The ransomware Wannacry has infected systems across the globe and has been the topic of discussion among security professionals for quite some days now.

The WannaCry ransomware attack – 5 things you need to know

  1. A ransomware attack of “unprecedented level” (Europol) started spreading WannaCry ransomware around the world on Friday, May 12, 2017, around 11 AM ET/3PM GMT.
  2. Until now, hundreds of thousands of Windows-running computers in 99 countries have been affected, with the highest numbers of infections in Russia, Ukraine, India and Taiwan.
  3. Cyber criminals are using the EternalBlue exploit released by The Shadow Brokers on April 14, 2017. This exploit was patched a month before that, when Microsoft issued a critical security update (Microsoft Security Bulletin MS17-010).
  4. The reason why this particular campaign became so extensive is because it exploits a vulnerability in Windows SMBv1 and SMBv2 to move laterally within networks and infect other computers.
  5. If you haven’t installed the updates and are running a vulnerable operating system (see list below), even if your data hasn’t been encrypted, your computer might still have a backdoor that attackers can leverage in a potential round two of attacks.

wannacry_03

Source: Securelist.

Status

While the original victims of the recent WannaCry epidemic were originally thought to be Windows XP users, new data from antivirus provider Kaspersky Lab shows that 98% of the victims were actually running Windows 7.

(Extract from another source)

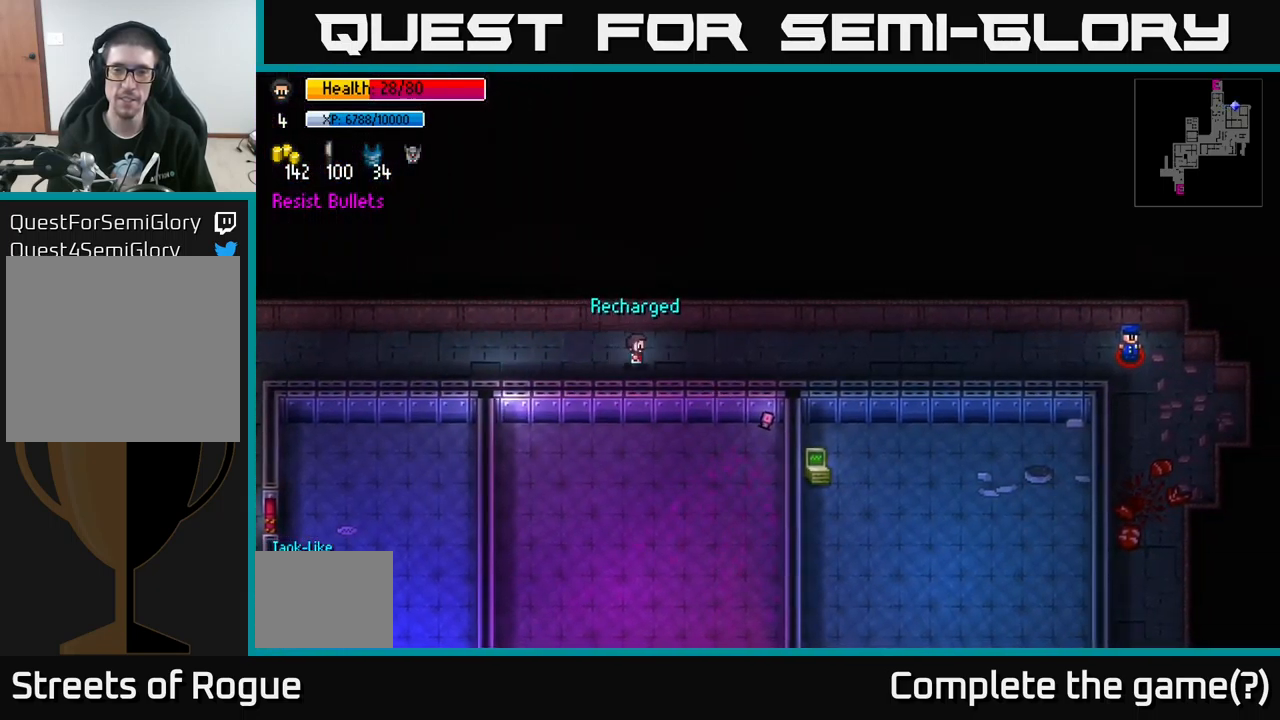
{"buttons": [], "left_stick": "left", "right_stick": "center", "events": [[183, "left_stick", "left"], [283, "B", "down"], [400, "B", "up"]]}
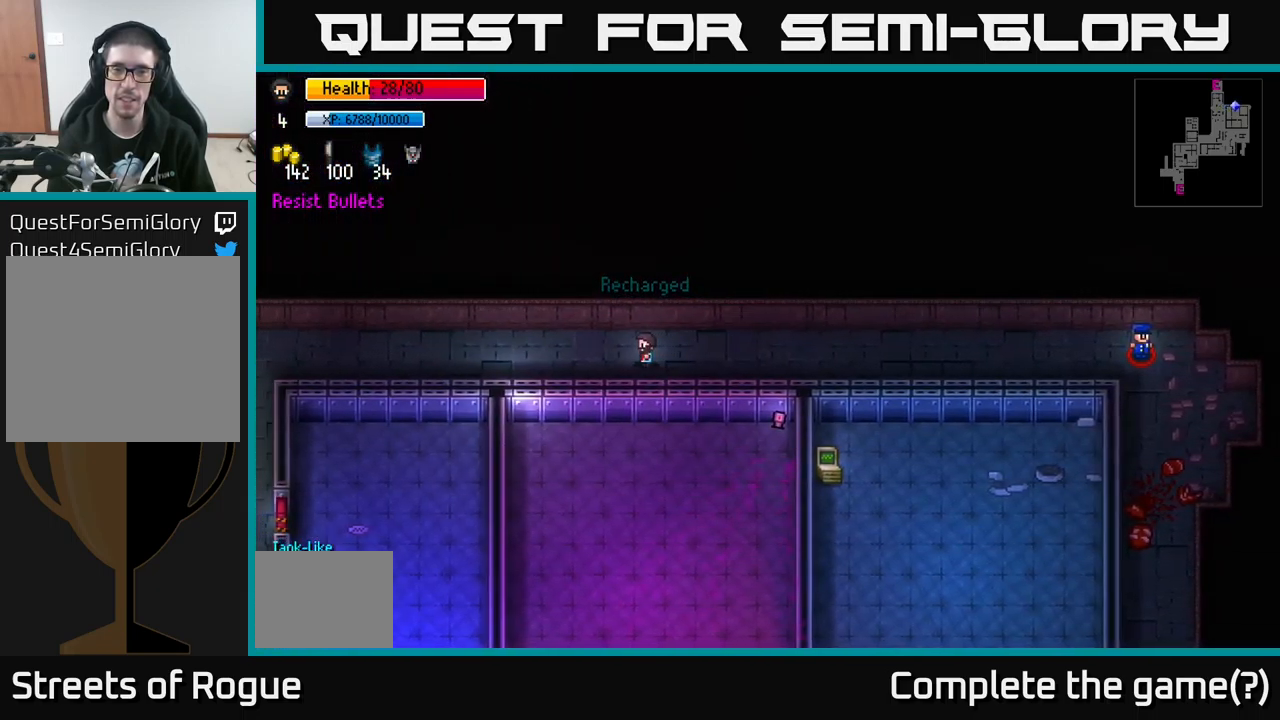
{"buttons": [], "left_stick": "up-left", "right_stick": "center", "events": [[450, "left_stick", "up-left"]]}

Costin Raiu, director of the global research and analysis team at Kaspersky Lab, released the firm’s findings in a tweet on Friday. In the tweet, Raiu said that Windows 7 x64 was the worst hit of the versions, and the number of affected Windows XP systems was “insignificant.”

The new infections for the moment has been stopped by an accidental hero “MalwareTech” by activating the kill switch found after reverse engineering the malware but security experts believe that a new variant could be launched very soon with no kill switch this time and the only solution to prevent the malware from infecting systems is to patch your vulnerable systems as early as you can.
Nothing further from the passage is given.